MODELING HISTORICAL TRENDS IN CERVICAL CANCER USING A MULTI-COHORT MODEL

Purpose: When using models to assist in decision making, single birth cohorts are often simulated assuming population homogeneity over time. For diseases that have changed over time, whether attributable to changes in risk factors or improvements in interventions, the ability of a model to incorporate temporal trends may be important. Using a previously-developed model of cervical carcinogenesis, we assessed model fit to historical cervical cancer data after introducing model features that allow inputs to vary over multiple birth cohorts of women over time.

Method: We adjusted a previously-calibrated microsimulation model of cervical carcinogenesis to allow for major temporal changes with respect to cervical cancer prevention and control in the U.S., including screening uptake and cancer treatment effectiveness. We used publicly-available data to inform changes in the corresponding model inputs of screening coverage and cancer survival, as well as background mortality, in consecutive cohorts of U.S. women born each year between 1900-2000. Combining outcomes from multiple birth cohorts at appropriate ages, we produced model estimates of cervical cancer incidence and mortality over a 50-year period to compare to data from U.S. cancer registries from 1975-2000.

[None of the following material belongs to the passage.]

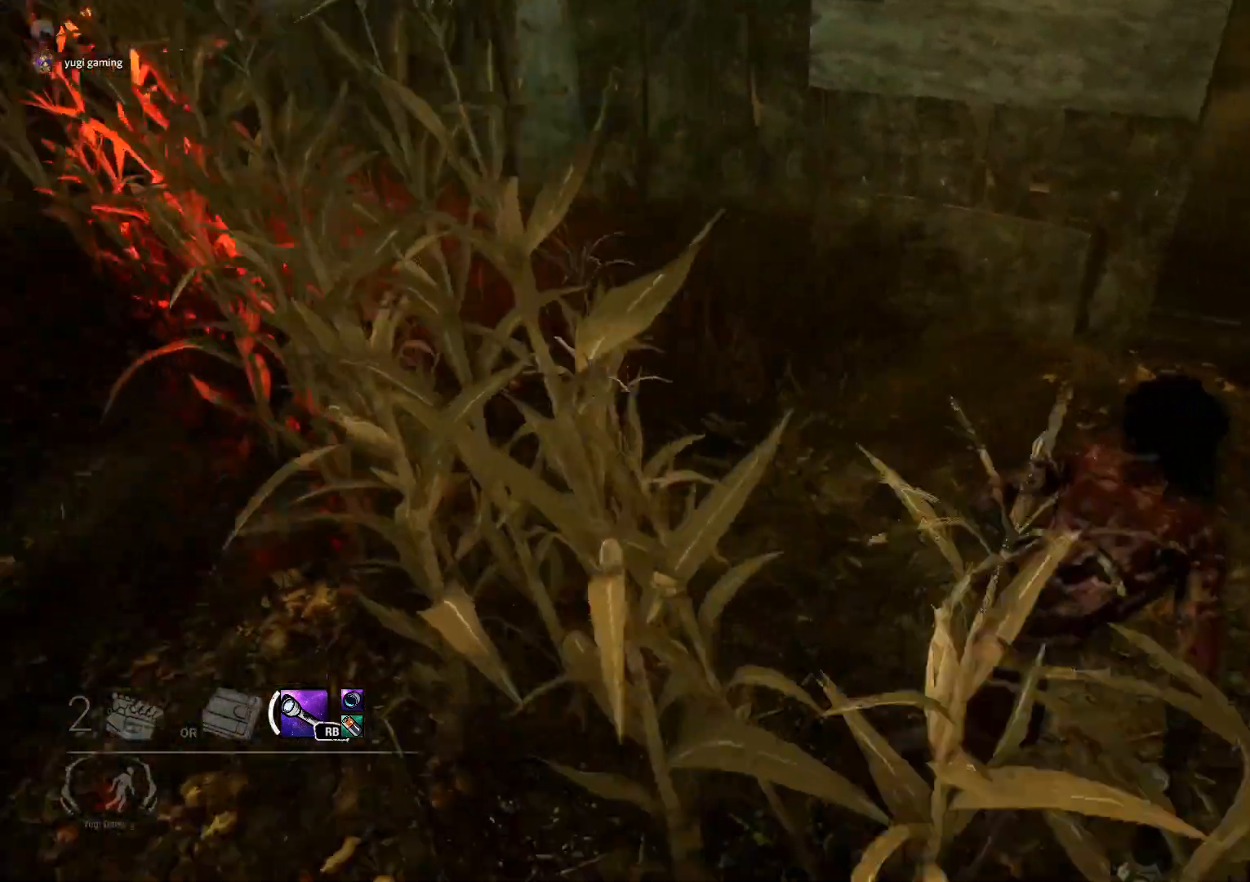
{"buttons": ["L2"], "left_stick": "up-right", "right_stick": "center", "events": [[50, "right_stick", "center"], [200, "left_stick", "up-right"]]}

Result: Consistent with the empirical data, model results showed a decrease in cancer incidence and mortality over time as screening increased and treatment improved. The model predicted age-adjusted cervical cancer incidence rates (per 100,000 women) of 10.6 in 1975, 9.7 in 1985, 8.8 in 1995, and 8.2 in 2000; corresponding data from the U.S. Surveillance Epidemiology and End-Result (SEER) cancer registry were 14.8 in 1975, 10.2 in 1985, 8.9 in 1995, and 7.7 in 2000. The reduction in cervical cancer incidence observed empirically between 1975 and 1995 is greater than that predicted from the model (48% versus 27%, respectively); however information on screening patterns at the individual level and changing test performance of screening over time are limited. When varying assumptions of historical screening frequency in sensitivity analysis, modeled results more closely matched observed cancer rates.

Conclusion: When modeling a disease that has changed over time, simulating multiple birth cohorts with time-varying attributes may be an effective means of assessing model performance and reflecting important heterogeneities in the population; however, these benefits should be considered against the purpose of the model and the computing resources required for such an exercise.